Accordingly, I can find no reason justifying Officer Hedberg’s action in demanding the driver’s license. The discovery of the evidence flowed from an unreasonable detention, and I would reverse the district court’s denial of the motion to suppress evidence.

. The government does not contend that the passengers' presence back in the car after saying they lived at the house was a reasonable ground for stopping the car.
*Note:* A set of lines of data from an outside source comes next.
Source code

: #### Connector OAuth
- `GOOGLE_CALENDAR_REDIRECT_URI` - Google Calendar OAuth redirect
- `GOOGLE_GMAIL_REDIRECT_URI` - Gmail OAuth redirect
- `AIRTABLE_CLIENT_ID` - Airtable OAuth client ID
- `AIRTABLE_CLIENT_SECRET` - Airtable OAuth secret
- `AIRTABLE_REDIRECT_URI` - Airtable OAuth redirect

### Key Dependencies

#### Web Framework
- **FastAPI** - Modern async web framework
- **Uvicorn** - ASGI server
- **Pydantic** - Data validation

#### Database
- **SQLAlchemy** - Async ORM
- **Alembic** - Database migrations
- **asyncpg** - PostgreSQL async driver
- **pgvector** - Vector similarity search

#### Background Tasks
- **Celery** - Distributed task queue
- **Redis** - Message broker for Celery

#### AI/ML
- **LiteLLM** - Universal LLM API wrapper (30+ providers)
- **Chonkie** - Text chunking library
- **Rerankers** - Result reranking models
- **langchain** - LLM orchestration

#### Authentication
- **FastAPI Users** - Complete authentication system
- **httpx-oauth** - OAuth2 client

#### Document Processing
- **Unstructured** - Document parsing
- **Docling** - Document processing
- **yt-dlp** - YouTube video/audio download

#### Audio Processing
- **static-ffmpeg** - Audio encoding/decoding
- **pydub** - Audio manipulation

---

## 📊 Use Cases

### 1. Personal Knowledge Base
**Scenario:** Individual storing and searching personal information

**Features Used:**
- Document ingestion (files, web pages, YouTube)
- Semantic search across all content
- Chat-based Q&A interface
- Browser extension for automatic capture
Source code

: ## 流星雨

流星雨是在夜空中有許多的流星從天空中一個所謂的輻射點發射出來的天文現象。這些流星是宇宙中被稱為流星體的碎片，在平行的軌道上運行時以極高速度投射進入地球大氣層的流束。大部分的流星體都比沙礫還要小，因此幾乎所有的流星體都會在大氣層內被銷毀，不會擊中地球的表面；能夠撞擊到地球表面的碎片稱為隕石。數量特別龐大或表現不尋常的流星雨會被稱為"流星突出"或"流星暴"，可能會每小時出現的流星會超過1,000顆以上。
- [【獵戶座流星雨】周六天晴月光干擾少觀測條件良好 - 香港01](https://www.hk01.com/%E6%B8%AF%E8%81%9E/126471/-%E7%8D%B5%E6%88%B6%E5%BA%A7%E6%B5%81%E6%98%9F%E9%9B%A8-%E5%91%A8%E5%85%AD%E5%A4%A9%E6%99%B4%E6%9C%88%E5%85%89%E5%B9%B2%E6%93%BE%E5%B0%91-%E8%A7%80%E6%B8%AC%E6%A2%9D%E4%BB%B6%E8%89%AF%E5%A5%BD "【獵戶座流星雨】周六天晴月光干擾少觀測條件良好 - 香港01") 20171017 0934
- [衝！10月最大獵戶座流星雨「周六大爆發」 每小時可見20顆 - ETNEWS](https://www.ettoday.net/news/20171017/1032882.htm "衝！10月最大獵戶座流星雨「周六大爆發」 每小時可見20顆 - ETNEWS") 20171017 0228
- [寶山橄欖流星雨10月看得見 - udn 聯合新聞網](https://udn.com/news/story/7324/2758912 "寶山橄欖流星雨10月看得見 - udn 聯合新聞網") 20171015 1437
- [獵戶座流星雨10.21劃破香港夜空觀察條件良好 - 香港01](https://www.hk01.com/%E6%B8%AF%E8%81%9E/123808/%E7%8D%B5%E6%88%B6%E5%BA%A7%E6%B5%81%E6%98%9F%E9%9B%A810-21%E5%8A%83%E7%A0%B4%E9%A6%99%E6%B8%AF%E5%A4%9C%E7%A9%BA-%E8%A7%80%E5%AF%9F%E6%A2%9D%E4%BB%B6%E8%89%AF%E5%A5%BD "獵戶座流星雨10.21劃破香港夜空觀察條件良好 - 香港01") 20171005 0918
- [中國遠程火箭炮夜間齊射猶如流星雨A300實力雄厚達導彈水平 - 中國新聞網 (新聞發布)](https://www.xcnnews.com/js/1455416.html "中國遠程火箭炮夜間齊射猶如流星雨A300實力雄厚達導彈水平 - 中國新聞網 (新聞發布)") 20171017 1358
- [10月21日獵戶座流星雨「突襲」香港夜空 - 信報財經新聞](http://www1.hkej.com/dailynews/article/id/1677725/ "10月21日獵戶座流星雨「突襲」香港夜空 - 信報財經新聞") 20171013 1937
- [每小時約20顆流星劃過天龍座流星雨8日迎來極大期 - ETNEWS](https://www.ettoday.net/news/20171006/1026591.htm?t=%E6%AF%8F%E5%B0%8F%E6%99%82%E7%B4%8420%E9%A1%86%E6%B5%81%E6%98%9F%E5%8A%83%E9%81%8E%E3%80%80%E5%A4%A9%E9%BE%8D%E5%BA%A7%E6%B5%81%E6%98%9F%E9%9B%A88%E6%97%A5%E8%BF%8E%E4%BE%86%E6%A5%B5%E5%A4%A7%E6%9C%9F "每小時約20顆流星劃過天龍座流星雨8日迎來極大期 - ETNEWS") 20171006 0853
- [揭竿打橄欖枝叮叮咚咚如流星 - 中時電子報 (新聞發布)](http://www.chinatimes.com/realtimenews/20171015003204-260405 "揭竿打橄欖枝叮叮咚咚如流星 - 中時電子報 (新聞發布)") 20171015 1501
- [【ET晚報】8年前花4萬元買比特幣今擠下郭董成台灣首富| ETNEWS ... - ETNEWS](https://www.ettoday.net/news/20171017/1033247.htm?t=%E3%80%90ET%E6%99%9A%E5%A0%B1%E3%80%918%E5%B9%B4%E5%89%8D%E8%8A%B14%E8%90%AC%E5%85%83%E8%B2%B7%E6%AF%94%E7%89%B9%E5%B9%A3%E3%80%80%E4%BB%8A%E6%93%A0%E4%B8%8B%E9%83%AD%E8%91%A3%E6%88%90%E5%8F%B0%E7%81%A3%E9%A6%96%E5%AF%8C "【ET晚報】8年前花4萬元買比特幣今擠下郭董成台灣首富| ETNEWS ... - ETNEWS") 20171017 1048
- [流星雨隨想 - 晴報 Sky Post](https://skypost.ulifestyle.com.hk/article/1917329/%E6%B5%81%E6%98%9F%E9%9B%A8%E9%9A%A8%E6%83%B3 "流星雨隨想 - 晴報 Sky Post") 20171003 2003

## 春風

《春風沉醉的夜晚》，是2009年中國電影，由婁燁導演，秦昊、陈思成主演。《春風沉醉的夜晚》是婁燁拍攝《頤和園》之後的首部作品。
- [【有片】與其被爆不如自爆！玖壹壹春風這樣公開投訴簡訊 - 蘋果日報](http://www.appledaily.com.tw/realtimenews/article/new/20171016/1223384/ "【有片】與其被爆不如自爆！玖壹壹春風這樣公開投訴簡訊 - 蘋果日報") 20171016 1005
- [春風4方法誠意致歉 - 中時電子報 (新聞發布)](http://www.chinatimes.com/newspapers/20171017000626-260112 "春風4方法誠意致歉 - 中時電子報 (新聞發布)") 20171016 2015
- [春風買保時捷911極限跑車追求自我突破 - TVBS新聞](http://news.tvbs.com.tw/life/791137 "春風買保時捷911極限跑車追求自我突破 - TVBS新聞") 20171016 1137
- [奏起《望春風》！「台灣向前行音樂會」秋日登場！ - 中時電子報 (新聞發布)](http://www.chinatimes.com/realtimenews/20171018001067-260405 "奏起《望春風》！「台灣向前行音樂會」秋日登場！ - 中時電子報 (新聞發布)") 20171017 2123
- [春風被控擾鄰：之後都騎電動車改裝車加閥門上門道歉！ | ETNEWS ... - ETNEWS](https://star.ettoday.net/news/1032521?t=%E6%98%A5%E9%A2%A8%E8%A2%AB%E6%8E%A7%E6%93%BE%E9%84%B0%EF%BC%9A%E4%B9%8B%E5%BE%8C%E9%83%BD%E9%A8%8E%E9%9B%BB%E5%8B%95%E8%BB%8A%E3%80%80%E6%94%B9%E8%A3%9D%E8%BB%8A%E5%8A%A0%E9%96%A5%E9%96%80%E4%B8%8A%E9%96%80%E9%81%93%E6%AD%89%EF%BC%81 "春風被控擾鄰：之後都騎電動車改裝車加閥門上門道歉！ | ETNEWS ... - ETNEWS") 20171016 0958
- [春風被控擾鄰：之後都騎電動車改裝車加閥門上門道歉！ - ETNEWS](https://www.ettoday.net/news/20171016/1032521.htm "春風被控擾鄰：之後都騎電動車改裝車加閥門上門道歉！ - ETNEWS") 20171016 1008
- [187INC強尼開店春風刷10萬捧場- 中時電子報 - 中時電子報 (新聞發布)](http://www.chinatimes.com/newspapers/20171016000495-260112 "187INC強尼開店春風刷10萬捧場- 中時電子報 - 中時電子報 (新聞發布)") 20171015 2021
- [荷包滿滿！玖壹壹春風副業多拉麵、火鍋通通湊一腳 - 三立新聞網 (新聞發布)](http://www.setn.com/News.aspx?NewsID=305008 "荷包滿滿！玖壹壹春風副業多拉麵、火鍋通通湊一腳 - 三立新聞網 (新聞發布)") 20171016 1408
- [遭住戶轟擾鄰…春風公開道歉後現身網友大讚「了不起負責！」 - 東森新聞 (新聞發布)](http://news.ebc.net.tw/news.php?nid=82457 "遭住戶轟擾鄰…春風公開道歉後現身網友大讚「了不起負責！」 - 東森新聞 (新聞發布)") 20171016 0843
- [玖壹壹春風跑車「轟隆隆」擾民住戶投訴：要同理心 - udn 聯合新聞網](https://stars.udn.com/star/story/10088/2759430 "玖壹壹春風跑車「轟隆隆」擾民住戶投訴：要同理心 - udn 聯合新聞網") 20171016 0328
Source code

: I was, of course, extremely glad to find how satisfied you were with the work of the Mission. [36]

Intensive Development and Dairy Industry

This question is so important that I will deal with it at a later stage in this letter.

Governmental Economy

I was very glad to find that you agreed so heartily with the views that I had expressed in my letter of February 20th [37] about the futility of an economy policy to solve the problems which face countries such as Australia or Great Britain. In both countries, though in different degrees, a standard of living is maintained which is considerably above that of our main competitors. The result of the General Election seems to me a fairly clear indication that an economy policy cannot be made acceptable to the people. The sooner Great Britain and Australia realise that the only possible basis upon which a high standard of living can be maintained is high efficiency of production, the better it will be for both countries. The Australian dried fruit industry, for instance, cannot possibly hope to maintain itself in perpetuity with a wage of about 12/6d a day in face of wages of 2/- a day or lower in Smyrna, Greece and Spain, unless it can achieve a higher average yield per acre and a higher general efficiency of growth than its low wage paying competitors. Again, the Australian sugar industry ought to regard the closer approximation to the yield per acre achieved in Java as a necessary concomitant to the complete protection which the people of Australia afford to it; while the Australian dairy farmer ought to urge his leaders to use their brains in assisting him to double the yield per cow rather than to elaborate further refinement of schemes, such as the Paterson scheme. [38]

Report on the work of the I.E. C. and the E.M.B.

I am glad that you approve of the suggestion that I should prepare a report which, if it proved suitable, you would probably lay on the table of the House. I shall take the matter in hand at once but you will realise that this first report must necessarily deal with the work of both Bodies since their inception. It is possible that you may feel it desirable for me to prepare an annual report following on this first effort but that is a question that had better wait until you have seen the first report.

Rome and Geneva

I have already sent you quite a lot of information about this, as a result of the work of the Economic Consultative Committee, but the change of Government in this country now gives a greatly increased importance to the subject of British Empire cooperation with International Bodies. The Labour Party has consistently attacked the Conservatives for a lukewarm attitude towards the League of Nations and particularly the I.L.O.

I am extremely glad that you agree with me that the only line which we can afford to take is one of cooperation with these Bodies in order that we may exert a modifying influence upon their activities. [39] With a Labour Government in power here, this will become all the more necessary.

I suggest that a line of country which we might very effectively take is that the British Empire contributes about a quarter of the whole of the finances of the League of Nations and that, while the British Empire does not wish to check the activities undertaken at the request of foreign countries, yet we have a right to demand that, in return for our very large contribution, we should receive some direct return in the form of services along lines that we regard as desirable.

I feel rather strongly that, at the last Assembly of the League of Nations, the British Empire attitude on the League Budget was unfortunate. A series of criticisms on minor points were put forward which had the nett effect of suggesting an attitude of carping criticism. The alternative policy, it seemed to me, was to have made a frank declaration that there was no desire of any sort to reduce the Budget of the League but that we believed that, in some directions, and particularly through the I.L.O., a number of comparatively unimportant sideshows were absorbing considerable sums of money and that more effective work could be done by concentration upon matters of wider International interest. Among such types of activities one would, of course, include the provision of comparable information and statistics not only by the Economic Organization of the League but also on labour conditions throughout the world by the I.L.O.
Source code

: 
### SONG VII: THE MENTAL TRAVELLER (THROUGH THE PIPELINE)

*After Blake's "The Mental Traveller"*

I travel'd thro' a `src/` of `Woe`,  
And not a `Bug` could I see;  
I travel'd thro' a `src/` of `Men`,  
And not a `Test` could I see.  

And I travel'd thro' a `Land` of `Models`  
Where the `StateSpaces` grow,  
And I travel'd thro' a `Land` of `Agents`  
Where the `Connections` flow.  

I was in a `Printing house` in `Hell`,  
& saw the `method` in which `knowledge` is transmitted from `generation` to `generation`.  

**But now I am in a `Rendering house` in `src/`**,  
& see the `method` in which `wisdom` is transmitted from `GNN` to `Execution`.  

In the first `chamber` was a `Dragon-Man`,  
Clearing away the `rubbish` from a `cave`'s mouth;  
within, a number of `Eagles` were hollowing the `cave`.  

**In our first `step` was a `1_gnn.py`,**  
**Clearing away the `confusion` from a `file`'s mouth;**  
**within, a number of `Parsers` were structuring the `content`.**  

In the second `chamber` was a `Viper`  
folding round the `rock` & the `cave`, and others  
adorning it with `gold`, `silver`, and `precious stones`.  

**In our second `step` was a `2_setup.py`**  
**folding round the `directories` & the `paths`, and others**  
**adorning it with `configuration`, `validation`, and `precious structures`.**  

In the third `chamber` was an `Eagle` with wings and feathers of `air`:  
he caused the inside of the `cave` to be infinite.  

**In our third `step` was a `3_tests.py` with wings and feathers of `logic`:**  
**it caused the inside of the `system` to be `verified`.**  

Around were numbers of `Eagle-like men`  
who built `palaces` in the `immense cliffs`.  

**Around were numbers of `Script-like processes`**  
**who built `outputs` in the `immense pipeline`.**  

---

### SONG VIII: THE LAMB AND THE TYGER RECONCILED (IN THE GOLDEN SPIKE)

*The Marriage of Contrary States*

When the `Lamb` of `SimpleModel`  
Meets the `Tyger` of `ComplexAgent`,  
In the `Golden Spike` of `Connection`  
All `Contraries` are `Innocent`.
Nor does the government contend that Hedberg had any reason to suspect the car was stolen; his computer report on the car indicated it had not been reported stolen.

. The paragraph of Exhibit 10 that first reveals the existence of a misdemeanor warrant is as follows:

From: CJIS To: 467 # 960445/04 07/28/1997 00:12:43 CDT
+ MH2 1 1730 4066 1 MPA MPA M 3 B 40 40 40 A. 4
1 2 67X MPA 4 JUL 28 1997 00:11:26 MN02711L1
IMMEDIATELY CONFIRM RECORD WITH ORI *905SCR/100.MIN/992083. RTY/ MISDMNR.KAP/Y. ORI/MN08200W1.
NAM/PETERSON, JOHNATHAN TAYLOR.DOB/090375.
SEX/M. RAC/W. HGT/510. WGT/200. EYE/BLU.HAI/XXX.
OFF/M4199.BND/500.
MIS/PUBLIC CONSUMPTION, UNDERAGE CONSUMPTION.
OCA/9602 8021. WNO/ 96028021JDOW/100996.
DRE/101596. DLU/101596. TMR/WCZ. PIK/MN.

(Emphasis added).

. The text of the computer transmission is set out at note 2, supra.